Text segment START

About the cheaper lights running in alkies - those cheap lights don't pull too much current, OR (more than likely) are direct drive. Some may even have a boost driver so as to make better use of alkalines. I would say the boost driver is the best way to go if you want to run on alkalines, esp. if you want modes. (Anyone agree?)

-Garry

@Tecmo: The modes "work," they're just even lower than they would be.

@Garry: But this still doesn't deal with the accountability issue of making a high-power light that allegedly runs on a certain type of cell, and yet doesn't. As for the voltage, the lowest was 1.3. The highest was 1.5 and 1.4. And 1.5 to 1.2 are normal range for AAs, right? So again, why no anger on the fact that this light simply doesn't perform as advertised? It also doesn't always change modes unless you press it in more than a tap.

Text segment END

**Task set:**
1. Decide whether each statement agrees with the flashlight discussion, answering yes or no and quoting the words that settle it: (a) The lowest voltage reading reported was 1.3. (b) Garry prefers direct drive for running a light on alkalines. (c) The light always changes modes with a single tap.
2. Pick up the flashlight discussion after its last sentence and write the next few lines.

Extracted material START

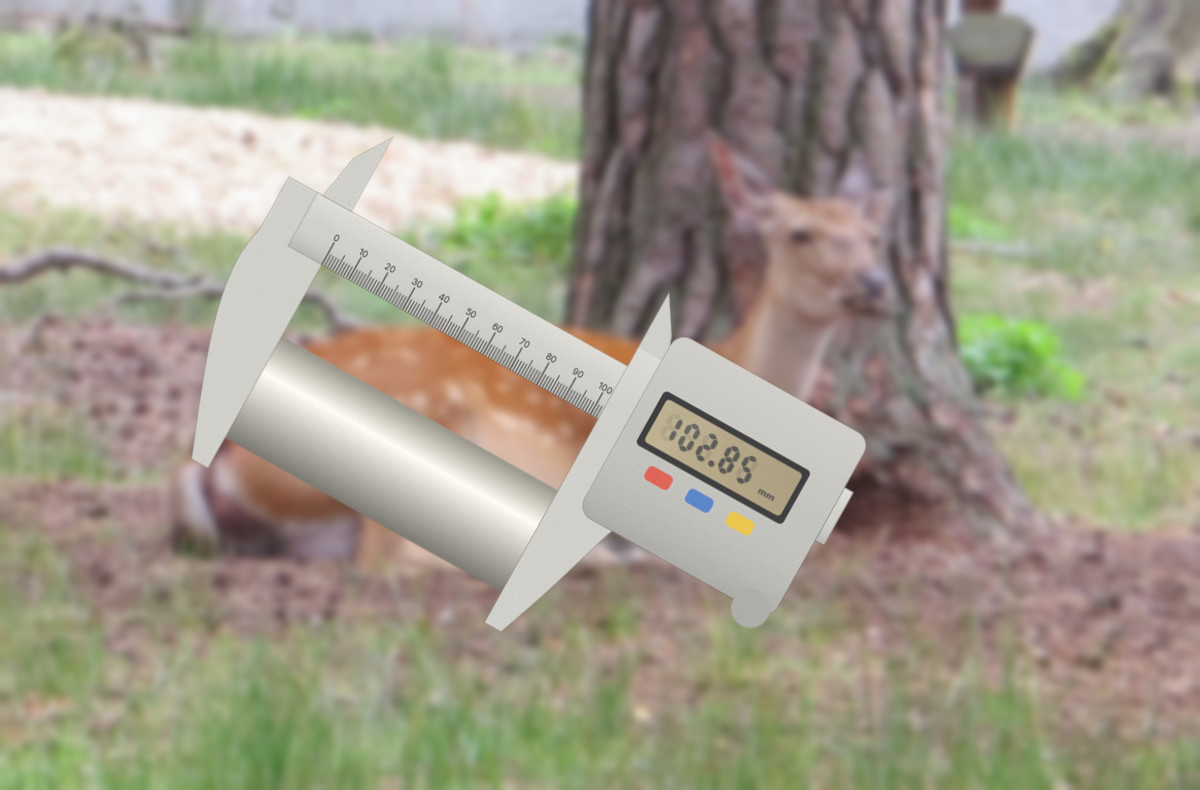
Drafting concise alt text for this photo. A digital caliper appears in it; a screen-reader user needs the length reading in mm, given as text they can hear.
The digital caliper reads 102.85 mm
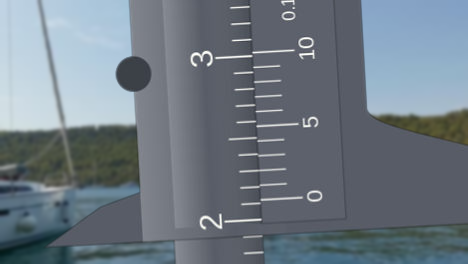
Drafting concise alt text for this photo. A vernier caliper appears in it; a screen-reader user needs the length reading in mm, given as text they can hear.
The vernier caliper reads 21.2 mm
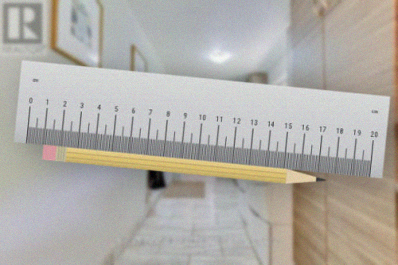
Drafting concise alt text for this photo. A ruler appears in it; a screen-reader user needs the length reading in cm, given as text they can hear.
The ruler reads 16.5 cm
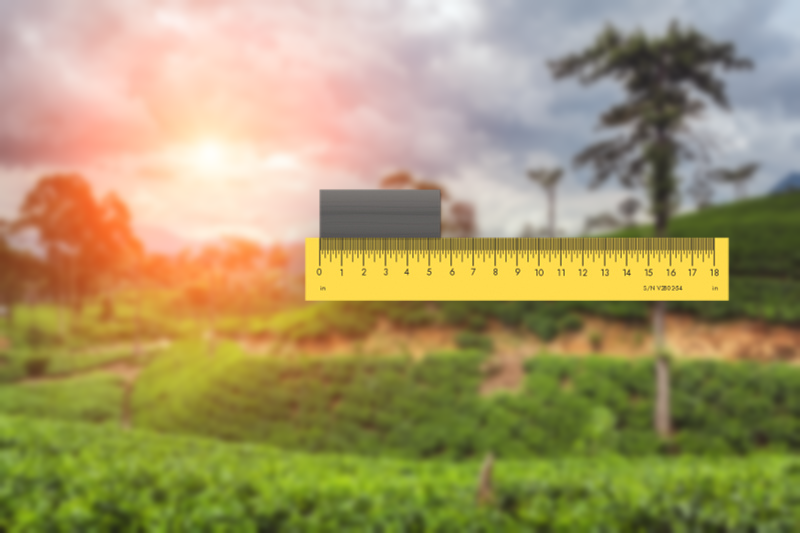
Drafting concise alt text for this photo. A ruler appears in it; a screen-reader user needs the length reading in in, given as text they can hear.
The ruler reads 5.5 in
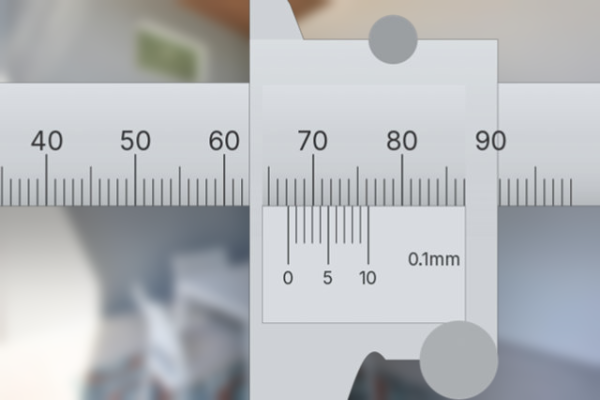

Extracted material END

**Answers by task:**
1.
(a) Yes: "As for the voltage, the lowest was 1.3."
(b) No: "I would say the boost driver is the best way to go if you want to run on alkalines"
(c) No: "It also doesn't always change modes unless you press it in more than a tap."

2.
I'm comparing it now to my Manafont XM-L C8 in the dark closet. It's about the same or less, only throwier (as far as the eye can tell). We'll see what kind of fun I'll have tonight. Guess I got me a new 26650 light.

How was the light advertised to run on alkalines? I believe the light was only advertised to run on "AA". "AA" doesn't necessarily imply alkalines. I do however agree with you that the sellers should specify that NiMh's should/must be used (and possibly a disclaimer about alkaline use).

I'm not an expert on battery voltages, but I believe good fresh alkalines are around 1.55v (maybe as high as 1.6?). I think they are pretty well spent (in just about any device) around 1.25v to 1.3v.

-Garry

And that, my friend, is all I'm asking for. :-)

Time to hit the sack and later see what this thing's got for range tonight. If Foy is right and this thing puts a hurtin' on his 980L with throw, I may indeed forget about my woes quicker than I'd expect!

That light will not run well on alkalines with that driver and emitter. To be fair to Rusty though, the vendors ad does specify that it runs on alkalines. LED Flashlight-INTL Outdoor Store

Ok, I take back what I said about only being advertised for use with AA and not specifically alkalines. (Sorry, I should have checked the link myself first.) That is wrong to be advertised that way. Can someone who has good rapport with I-O-S (is it Hank?) email him and have him correct the listing?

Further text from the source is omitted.